One senior, retiring Calmac employee whistle blower, in his parting letter to all the ferry company’s internal contacts, tells of all his years of dissatisfaction with how the ferry network is run.

I wonder why he left it till now when something could have been done about the situation, though he definitely has an unbelievable case now to tell.

Just when we thought things are going very well on the Ullapool-Stornoway service we have this uncertainty hanging over Calmac operations.

The e-mail sender tells us about gangways that do not fit ships and ships that do not fit piers.

Not mentioning at least one possible cause, at time ferry breakdowns and other ships having to be employed in an emergency.

These ships do an enormous amount of work, coming and going but the state of inadequate piers and infrastructure did not cause service breakdown altogether.

Inadequate marshalling areas and terminal facilities, out of date infrastructure, no departure lounges/waiting areas equivalent to the ships’ capacity and so on.

Something does not add up here and all I can think of is that those deprived services in some areas are not paying so well and to spend more money to improve the infrastructure and new piers were not economically viable.

He comes to what is behind a lot of his dissatisfaction and he uses all of that telling us the services have not changed in 32 years, even though the people put up with what is in it up to now, which we did not hear anything about but that it kept him in a job along with the others.

His main point is that it is nearly impossible for a local to get a vehicle on any of our crossings unless they book months in advance, talking of family connections.

At least he knows you need to book a vehicle and when. It is very hard for me to believe this.

Locals like all ferry travellers have the same chances as everybody else of getting a ferry booking but to travel as a passenger there is always space anytime, no problem there.

What gives Islanders that special privilege, advantage or favour, that they expect a place for a vehicle on a ferry whenever it suits them?

Is it just because they use the words ‘lifeline services’ to enforce things?

More capacity he says is not the solution but more space is. Leave the vehicle and travelling arrangements as they are on the Stornoway/Skye Harris route, not to complicate the service, the other islanders need to speak up for themselves. Motorhomes do clog up island roads and park anywhere, they don’t bring a lot of economic advantage to island communities, they definitely need to pay more to cut down the numbers on the ferries.

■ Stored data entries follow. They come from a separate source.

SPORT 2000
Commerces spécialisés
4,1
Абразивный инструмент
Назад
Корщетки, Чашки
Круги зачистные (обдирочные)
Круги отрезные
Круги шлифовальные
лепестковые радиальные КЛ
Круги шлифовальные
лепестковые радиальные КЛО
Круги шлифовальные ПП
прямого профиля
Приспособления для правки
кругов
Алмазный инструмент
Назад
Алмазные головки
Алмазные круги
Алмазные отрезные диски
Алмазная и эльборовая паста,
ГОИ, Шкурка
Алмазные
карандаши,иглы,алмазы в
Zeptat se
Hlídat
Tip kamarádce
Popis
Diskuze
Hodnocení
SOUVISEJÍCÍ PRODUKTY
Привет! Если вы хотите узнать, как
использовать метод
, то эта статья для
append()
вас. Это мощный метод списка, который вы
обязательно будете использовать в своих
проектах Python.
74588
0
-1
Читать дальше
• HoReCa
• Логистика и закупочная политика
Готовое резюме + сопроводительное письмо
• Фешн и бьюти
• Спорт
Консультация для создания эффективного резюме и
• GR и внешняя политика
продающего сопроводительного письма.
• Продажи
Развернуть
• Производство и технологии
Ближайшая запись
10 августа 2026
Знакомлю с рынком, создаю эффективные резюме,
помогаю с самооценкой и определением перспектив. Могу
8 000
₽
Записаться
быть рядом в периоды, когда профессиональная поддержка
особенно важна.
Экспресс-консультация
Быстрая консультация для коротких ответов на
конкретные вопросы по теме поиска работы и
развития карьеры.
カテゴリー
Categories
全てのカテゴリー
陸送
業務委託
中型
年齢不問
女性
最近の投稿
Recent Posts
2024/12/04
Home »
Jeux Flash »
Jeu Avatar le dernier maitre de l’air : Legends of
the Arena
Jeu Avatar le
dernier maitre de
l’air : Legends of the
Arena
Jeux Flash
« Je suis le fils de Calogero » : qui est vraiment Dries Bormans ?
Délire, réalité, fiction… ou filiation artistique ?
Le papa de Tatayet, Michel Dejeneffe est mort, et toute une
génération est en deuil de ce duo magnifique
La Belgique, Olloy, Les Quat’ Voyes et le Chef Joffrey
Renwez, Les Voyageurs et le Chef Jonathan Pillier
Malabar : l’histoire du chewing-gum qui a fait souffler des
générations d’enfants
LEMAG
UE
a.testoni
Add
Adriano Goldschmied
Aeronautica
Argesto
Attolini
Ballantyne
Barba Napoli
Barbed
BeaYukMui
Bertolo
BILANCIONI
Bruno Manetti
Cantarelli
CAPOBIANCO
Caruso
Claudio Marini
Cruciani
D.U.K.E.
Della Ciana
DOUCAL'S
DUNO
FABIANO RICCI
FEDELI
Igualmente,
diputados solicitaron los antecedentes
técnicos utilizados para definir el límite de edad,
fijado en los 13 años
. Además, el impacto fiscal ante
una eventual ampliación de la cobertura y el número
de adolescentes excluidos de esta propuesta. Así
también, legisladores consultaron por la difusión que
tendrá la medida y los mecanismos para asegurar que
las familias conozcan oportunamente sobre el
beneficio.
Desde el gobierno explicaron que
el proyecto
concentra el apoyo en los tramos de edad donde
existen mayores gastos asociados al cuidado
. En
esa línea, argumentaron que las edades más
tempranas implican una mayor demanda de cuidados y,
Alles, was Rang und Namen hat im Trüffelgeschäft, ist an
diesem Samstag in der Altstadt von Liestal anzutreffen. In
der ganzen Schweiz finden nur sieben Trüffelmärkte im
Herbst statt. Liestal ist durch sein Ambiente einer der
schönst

A lot of what he says has nothing to do with lifeline services. Lifeline services to me means getting supermarket lorries onto the ferry and off again, they are contracted to Calmac, if they are to be on the ferry, guaranteeing space on board.

I do not believe the people would starve if the ferry did not carry those lorries. I have not heard up to now, or ever, of reports of Island people starving due to inadequate ferry lifeline services.

There is always the planes to carry lifeline goods and helicopter ambulance services.

This wake up call has another side to it, that it should make ferry travellers and Lewis inhabitants more appreciative of the magnificent service they have in the Ullapool to Stornoway run and Skye to Harris/Lochmaddy service.

Their modern day Loch Seaforth and Hebrides ferry, their new ferry terminals and piers at Stornoway/Ullapool and special built piers also at Tarbert.

The people of Lewis so far have nothing to complain about, they seem favoured by Calmac for what they have compared to what they have in other places, like in Arran/Ardrossan.